Je commençais à chercher de nouveaux blogs de baroudeurs à me mettre sous la dent, car j’avais (et j’ai encore) le désir de raconter mes souvenirs de voyage dans mon propre blog (à thématique historique et culturel). J’étais donc en quête de blogs « bien rédigés » pour voir ce qui me plaisait chez les autres et comprendre ce que je souhaitais moi-même transmettre…
Cet article sur ton premier voyage a nourri en moi beaucoup de réflexions. Tout d’abord en le lisant, j’ai su que ton blog était à ajouter à ma catégorie « bon blog de voyage à suivre », tant j’avais été touchée par la justesse du ton.

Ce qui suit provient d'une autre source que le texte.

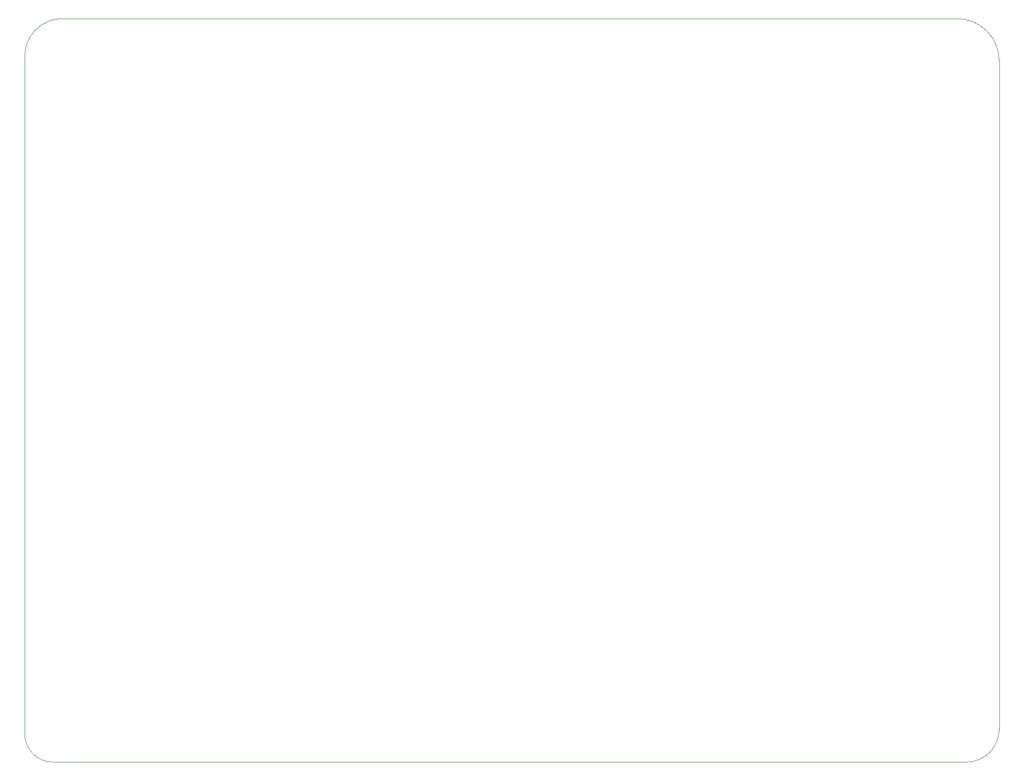
<source format=gm1>
G04 #@! TF.GenerationSoftware,KiCad,Pcbnew,(6.0.6-0)*
G04 #@! TF.CreationDate,2023-03-14T15:48:33-04:00*
G04 #@! TF.ProjectId,mecc-pcb-kicad,6d656363-2d70-4636-922d-6b696361642e,v1*
G04 #@! TF.SameCoordinates,Original*
G04 #@! TF.FileFunction,Profile,NP*
%FSLAX46Y46*%
G04 Gerber Fmt 4.6, Leading zero omitted, Abs format (unit mm)*
G04 Created by KiCad (PCBNEW (6.0.6-0)) date 2023-03-14 15:48:33*
%MOMM*%
%LPD*%
G01*
G04 APERTURE LIST*
G04 #@! TA.AperFunction,Profile*
%ADD10C,0.100000*%
G04 #@! TD*
G04 APERTURE END LIST*
D10*
X215106250Y-21431250D02*
X64293750Y-21431250D01*
X216693750Y-146843800D02*
G75*
G03*
X222250000Y-141287500I-50J5556300D01*
G01*
X216693750Y-146843750D02*
X62706250Y-146843750D01*
X64293750Y-21431250D02*
G75*
G03*
X57943750Y-27781250I0J-6350000D01*
G01*
X57943750Y-142081250D02*
X57943750Y-27781250D01*
X57943750Y-142081250D02*
G75*
G03*
X62706250Y-146843750I4762500J0D01*
G01*
X222249950Y-28575000D02*
G75*
G03*
X215106250Y-21431250I-7143750J0D01*
G01*
X222250000Y-28575000D02*
X222250000Y-141287500D01*
M02*

</source>
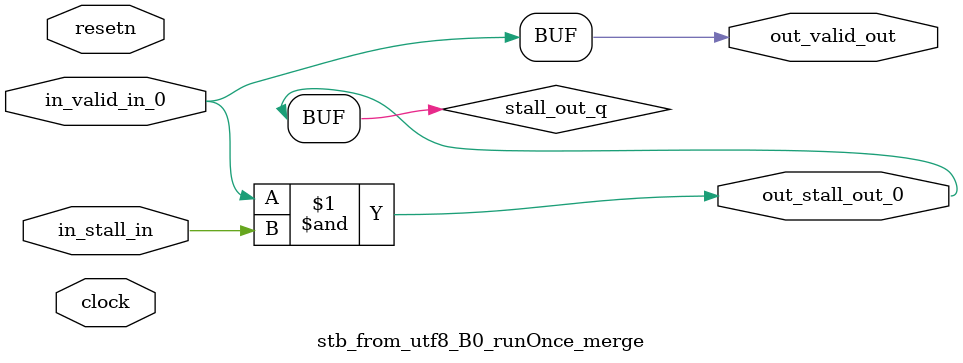
<source format=sv>



(* altera_attribute = "-name AUTO_SHIFT_REGISTER_RECOGNITION OFF; -name MESSAGE_DISABLE 10036; -name MESSAGE_DISABLE 10037; -name MESSAGE_DISABLE 14130; -name MESSAGE_DISABLE 14320; -name MESSAGE_DISABLE 15400; -name MESSAGE_DISABLE 14130; -name MESSAGE_DISABLE 10036; -name MESSAGE_DISABLE 12020; -name MESSAGE_DISABLE 12030; -name MESSAGE_DISABLE 12010; -name MESSAGE_DISABLE 12110; -name MESSAGE_DISABLE 14320; -name MESSAGE_DISABLE 13410; -name MESSAGE_DISABLE 113007; -name MESSAGE_DISABLE 10958" *)
module stb_from_utf8_B0_runOnce_merge (
    input wire [0:0] in_stall_in,
    input wire [0:0] in_valid_in_0,
    output wire [0:0] out_stall_out_0,
    output wire [0:0] out_valid_out,
    input wire clock,
    input wire resetn
    );

    wire [0:0] stall_out_q;


    // stall_out(LOGICAL,6)
    assign stall_out_q = in_valid_in_0 & in_stall_in;

    // out_stall_out_0(GPOUT,4)
    assign out_stall_out_0 = stall_out_q;

    // out_valid_out(GPOUT,5)
    assign out_valid_out = in_valid_in_0;

endmodule

</source>
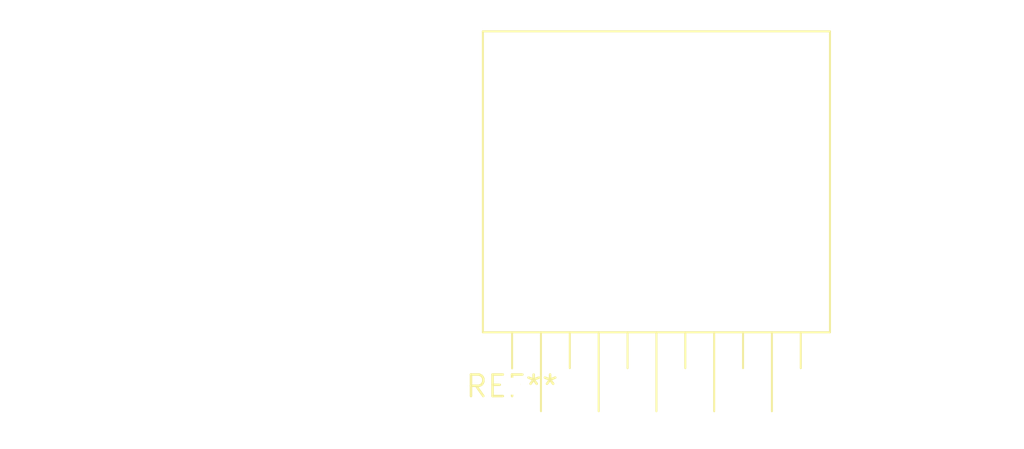
<source format=kicad_pcb>
(kicad_pcb (version 20240108) (generator pcbnew)

  (general
    (thickness 1.6)
  )

  (paper "A4")
  (layers
    (0 "F.Cu" signal)
    (31 "B.Cu" signal)
    (32 "B.Adhes" user "B.Adhesive")
    (33 "F.Adhes" user "F.Adhesive")
    (34 "B.Paste" user)
    (35 "F.Paste" user)
    (36 "B.SilkS" user "B.Silkscreen")
    (37 "F.SilkS" user "F.Silkscreen")
    (38 "B.Mask" user)
    (39 "F.Mask" user)
    (40 "Dwgs.User" user "User.Drawings")
    (41 "Cmts.User" user "User.Comments")
    (42 "Eco1.User" user "User.Eco1")
    (43 "Eco2.User" user "User.Eco2")
    (44 "Edge.Cuts" user)
    (45 "Margin" user)
    (46 "B.CrtYd" user "B.Courtyard")
    (47 "F.CrtYd" user "F.Courtyard")
    (48 "B.Fab" user)
    (49 "F.Fab" user)
    (50 "User.1" user)
    (51 "User.2" user)
    (52 "User.3" user)
    (53 "User.4" user)
    (54 "User.5" user)
    (55 "User.6" user)
    (56 "User.7" user)
    (57 "User.8" user)
    (58 "User.9" user)
  )

  (setup
    (pad_to_mask_clearance 0)
    (pcbplotparams
      (layerselection 0x00010fc_ffffffff)
      (plot_on_all_layers_selection 0x0000000_00000000)
      (disableapertmacros false)
      (usegerberextensions false)
      (usegerberattributes false)
      (usegerberadvancedattributes false)
      (creategerberjobfile false)
      (dashed_line_dash_ratio 12.000000)
      (dashed_line_gap_ratio 3.000000)
      (svgprecision 4)
      (plotframeref false)
      (viasonmask false)
      (mode 1)
      (useauxorigin false)
      (hpglpennumber 1)
      (hpglpenspeed 20)
      (hpglpendiameter 15.000000)
      (dxfpolygonmode false)
      (dxfimperialunits false)
      (dxfusepcbnewfont false)
      (psnegative false)
      (psa4output false)
      (plotreference false)
      (plotvalue false)
      (plotinvisibletext false)
      (sketchpadsonfab false)
      (subtractmaskfromsilk false)
      (outputformat 1)
      (mirror false)
      (drillshape 1)
      (scaleselection 1)
      (outputdirectory "")
    )
  )

  (net 0 "")

  (footprint "TO-220-11_P3.4x2.54mm_StaggerEven_Lead5.84mm_TabDown" (layer "F.Cu") (at 0 0))

)

</source>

Ensuite, j’avais été marquée par ces deux phrases : « Apprendre une langue ne sert pas seulement à décliner des conjugaisons ou à avoir de bonnes notes. Apprendre une langue sert à communiquer avec un monde plus vaste que celui qui m’entoure habituellement ». Voici une étape de mon développement que j’ai raté: j’ai toujours été « nulle » à l’école en langues, alors même que j’aimais étudier et comprendre les manières de vivre ailleurs. Aujourd’hui encore, alors que je voyage beaucoup, je souffre de mon incapacité à m’exprimer en langue étrangère. Quelle barrière alors que j’aimerai aller à la rencontre de l’Autre!
Et enfin, ton article m’a amené à rassembler mes premiers souvenirs de voyage… Des souvenirs éparses que j’ai consigné dans un billet intitulé « ces lieux que je ne pensais jamais voir » et que tu pourra à ton tour lire ici : http://peccadille.wordpress.com/2014/04/01/ces-lieux-que-je-pensais-ne-jamais-voir/
Quand je l’ai publié, j’aurais aimé l’envoyer à l’auteur du billet qui l’avait inspiré, sans jamais retrouver l’URL de ton article. Voilà qui est fait!
Il m’a fallu longtemps avant de te répondre, sans doute car j’ai été très touchée que ce billet te marque autant !
Merci pour ton commentaire…
Concernant l’apprentissage des langues, tu n’as peut-être juste jamais trouvé la méthode qui te correspond? En tête à tête avec un prof? avec une méthode seul derrière l’ordi? directement sur place avec des cours collectifs? Les méthodes sont nombreuses, on est souvent mal éduqués dans le système français, mais je suis sure que chacun peut trouver « sa » méthode!